How to apply machine learning to a csv file to predict future values-CodePudding

I'm curious about ML and I wonder if some of you guys could help me getting started.

I have a dataset in a csv format like this:

Date	First	Second	Third
2022-12-30	5402	8694	8648
2022-12-29	3804	8529	6690
2022-12-28	3192	2779	2166

I want to predict first, second, and third values in the future time e.g. 2022-12-31.

What kind of algorithm is suitable to do this job? How do I have to implement this in my Jupyter notebook? Any example and/or reference of this problem will be so helpful to me.
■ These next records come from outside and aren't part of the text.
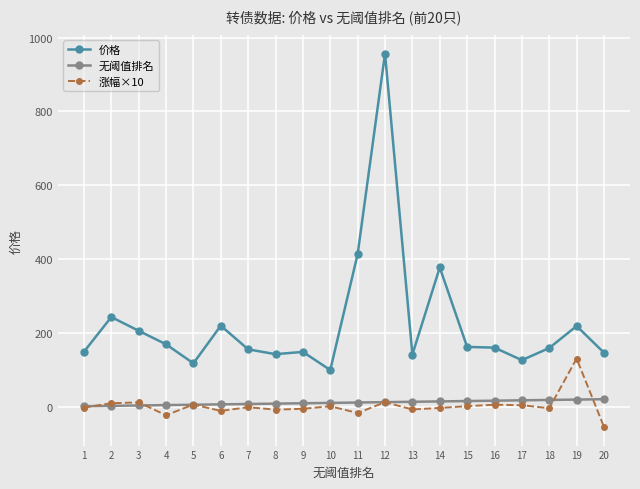

True or false: 涨幅×10 and 价格 cross at least once.

False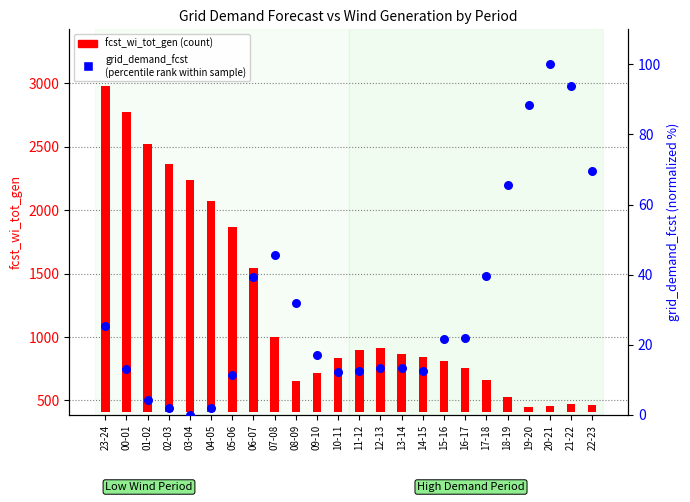

What is the change in value from 01-02 to 18-19?

+61.4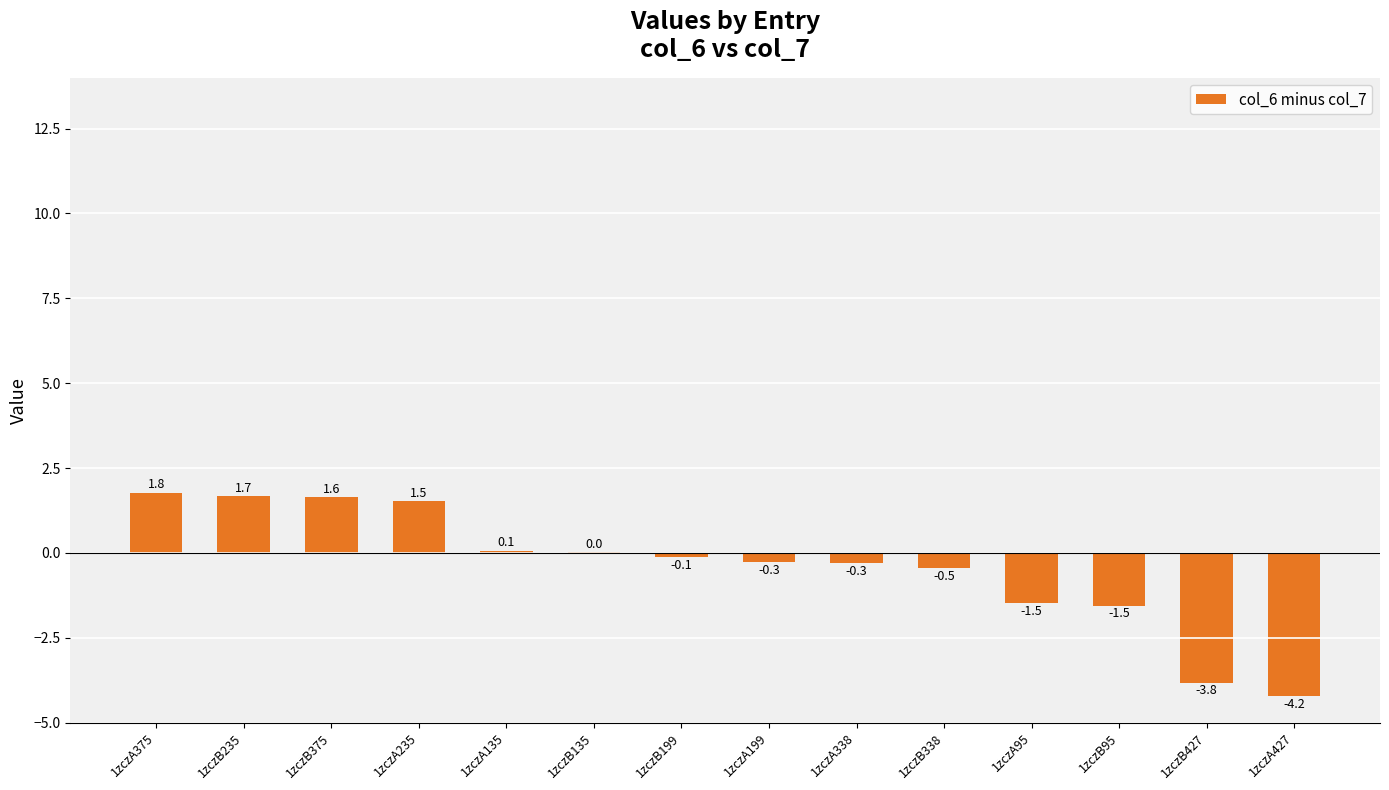

Between 1zczB427 and 1zczB135, which is larger?

1zczB135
This is for predicting a 4-digit lottery game.

I have let panda to read my csv file and set it to a variable named "dataset"

import pandas as pd
import numpy as np
from sklearn.tree import DecisionTreeClassifier
from sklearn.model_selection import train_test_split

dataset=pd.read_csv("C:/Users/Administrator/Desktop/data.csv")

dataset['Date'] = pd.to_datetime(dataset.Date)

CodePudding user response：

One popular method for time series forecasting is the ARIMA (AutoRegressive Integrated Moving Average) model. You can use the statsmodels library in Python to implement an ARIMA model in your Jupyter notebook.

Here is an example of how you can use the statsmodels library to fit an ARIMA model to your time series data and make predictions:

import pandas as pd
import statsmodels.api as sm

# Load the DataFrame
df = pd.read_csv("data.csv")

# Set the Date column as the index
df.set_index('Date', inplace=True)

# Fit the ARIMA model
model = sm.tsa.ARIMA(df, order=(1,1,1)).fit()

# Make predictions
predictions = model.predict(start='2022-12-31', end='2022-12-31', dynamic=True)
print(predictions)

This code will fit an ARIMA model to your time series data and make a prediction for the values of the "First", "Second", and "Third" columns

You can find more information about time series forecasting and the ARIMA model in the statsmodels documentation

CodePudding user response：

Here you are predicting the trend of the random winning number so linear regression would be the ideal choice for this.